STABILITY OF LEAF VARIEGATION IN SAINTPAULIA IONANTHA DURING IN VITRO PROPAGATION AND DURING CHIMERAL SEPARATION OF A PINWHEEL FLOWERING FORM.

Plants of the foliarly variegated cultivar Saintpaulia ionantha Tommie Lou and the florally variegated cultivar Candy Lou were regenerated through tissue culture from leaf sections, petal sections, and subepidermal tissue. This provided explants with derivatives of all histogen layers of the shoot apex, layers I and II only, and layers II and III only. Over 1,000 plants of Tommie Lou and Candy Lou were grown to flowering. A low level of phenotypic variation was observed, but in no case could this be attributed to the separation of genotypically distinct cell lines. The foliar variegation pattern of both cultivars was stable through in vitro propagation.
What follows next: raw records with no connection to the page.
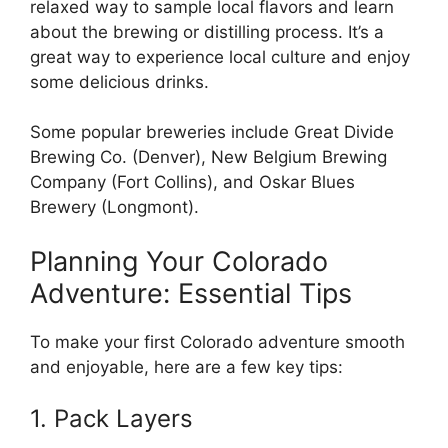
relaxed way to sample local flavors and learn
about the brewing or distilling process. It’s a
great way to experience local culture and enjoy
some delicious drinks.
Some popular breweries include Great Divide
Brewing Co. (Denver), New Belgium Brewing
Company (Fort Collins), and Oskar Blues
Brewery (Longmont).
Planning Your Colorado
Adventure: Essential Tips
To make your first Colorado adventure smooth
and enjoyable, here are a few key tips:
1. Pack Layers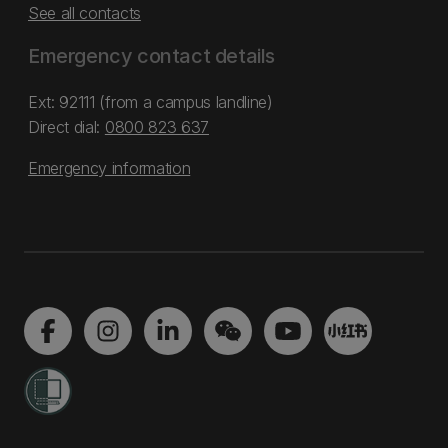
See all contacts
Emergency contact details
Ext: 92111 (from a campus landline)
Direct dial:
0800 823 637
Emergency information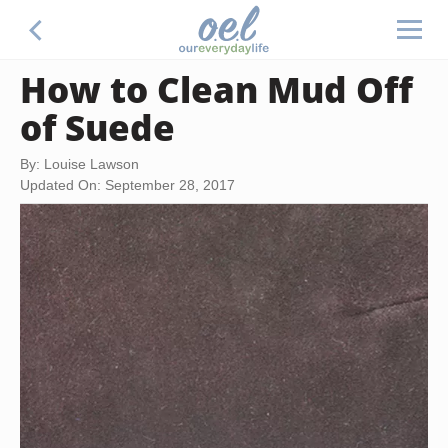
How to Clean Mud Off
of Suede
By: Louise Lawson
Updated On: September 28, 2017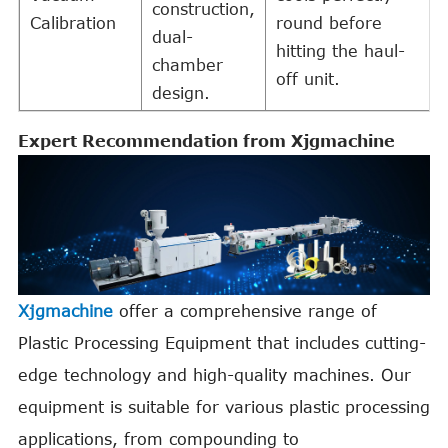
construction,
Calibration
round before
dual-
hitting the haul-
chamber
off unit.
design.
Expert Recommendation from Xjgmachine
Xjgmachine
offer a comprehensive range of
Plastic Processing Equipment that includes cutting-
edge technology and high-quality machines. Our
equipment is suitable for various plastic processing
applications, from compounding to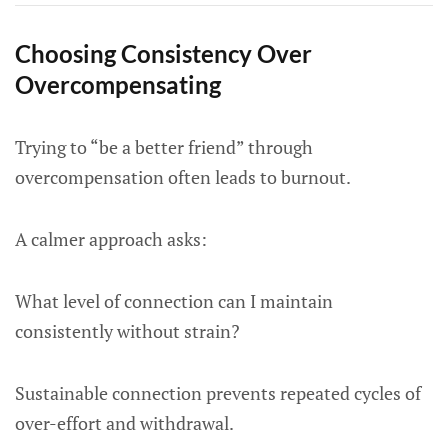
Choosing Consistency Over
Overcompensating
Trying to “be a better friend” through
overcompensation often leads to burnout.
A calmer approach asks:
What level of connection can I maintain
consistently without strain?
Sustainable connection prevents repeated cycles of
over-effort and withdrawal.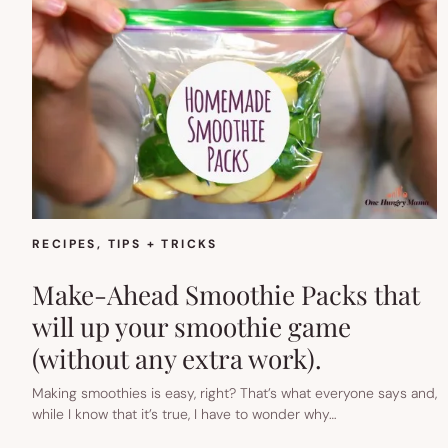
RECIPES
, 
TIPS + TRICKS
Make-Ahead Smoothie Packs that
will up your smoothie game
(without any extra work).
Making smoothies is easy, right? That’s what everyone says and,
while I know that it’s true, I have to wonder why…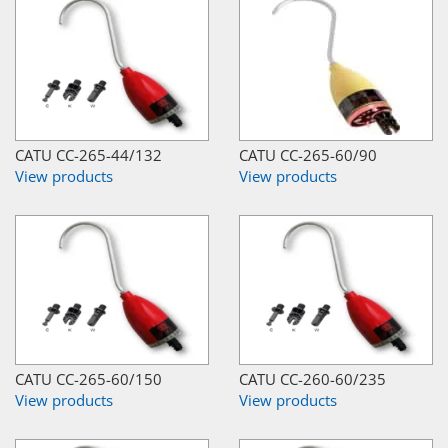
CATU CC-265-44/132
CATU CC-265-60/90
View products
View products
CATU CC-265-60/150
CATU CC-260-60/235
View products
View products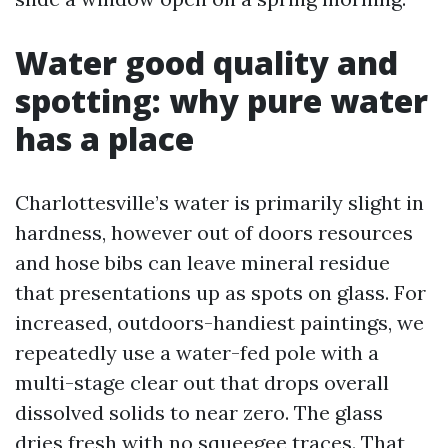
Water good quality and
spotting: why pure water
has a place
Charlottesville’s water is primarily slight in
hardness, however out of doors resources
and hose bibs can leave mineral residue
that presentations up as spots on glass. For
increased, outdoors-handiest paintings, we
repeatedly use a water-fed pole with a
multi-stage clear out that drops overall
dissolved solids to near zero. The glass
dries fresh with no squeegee traces. That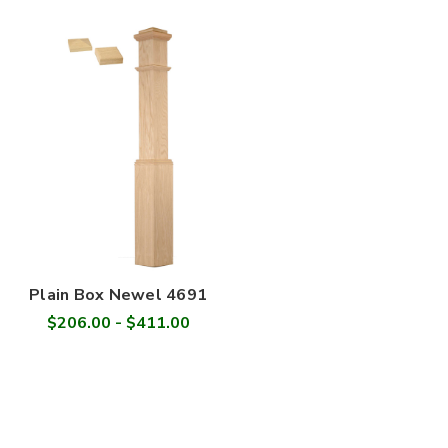
Plain Box Newel 4691
$206.00 - $411.00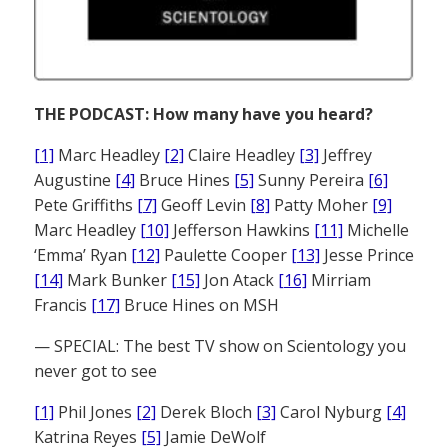
THE PODCAST: How many have you heard?
[1]
Marc Headley
[2]
Claire Headley
[3]
Jeffrey
Augustine
[4]
Bruce Hines
[5]
Sunny Pereira
[6]
Pete Griffiths
[7]
Geoff Levin
[8]
Patty Moher
[9]
Marc Headley
[10]
Jefferson Hawkins
[11]
Michelle
‘Emma’ Ryan
[12]
Paulette Cooper
[13]
Jesse Prince
[14]
Mark Bunker
[15]
Jon Atack
[16]
Mirriam
Francis
[17]
Bruce Hines on MSH
— SPECIAL: The best TV show on Scientology you
never got to see
[1]
Phil Jones
[2]
Derek Bloch
[3]
Carol Nyburg
[4]
Katrina Reyes
[5]
Jamie DeWolf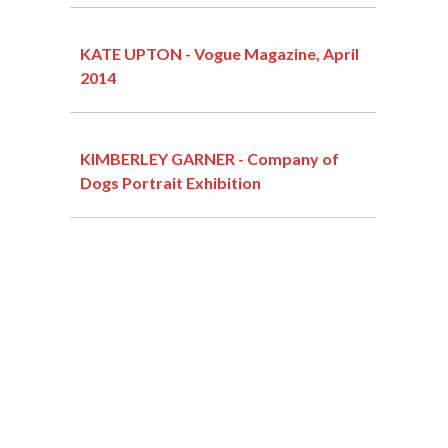
KATE UPTON - Vogue Magazine, April
2014
KIMBERLEY GARNER - Company of
Dogs Portrait Exhibition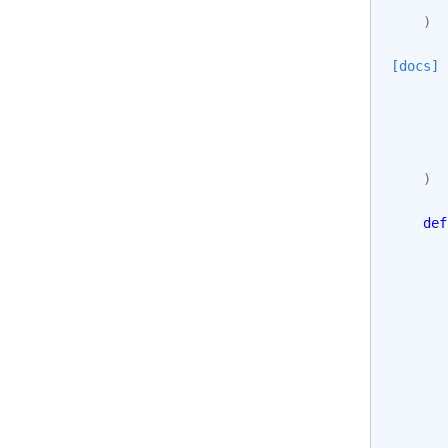
)
[docs]
)
def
In contrast, the chimeral components of the flower color pattern in Candy Lou separated during regeneration. These data demonstrate that Tommie Lou-type foliar variegation is not caused by periclinal chimerism and that all leaf cell layers possess the genetic information necessary to produce variegated foliage. The production of all green and all white plants from a radiation-induced periclinal chimera demonstrated that the system used could detect chimeral separation. These results support the contention that adventitious shoots in Saintpaulia almost always differentiate in vitro from a derivative(s) of a single histogen layer, and this layer is usually the LI.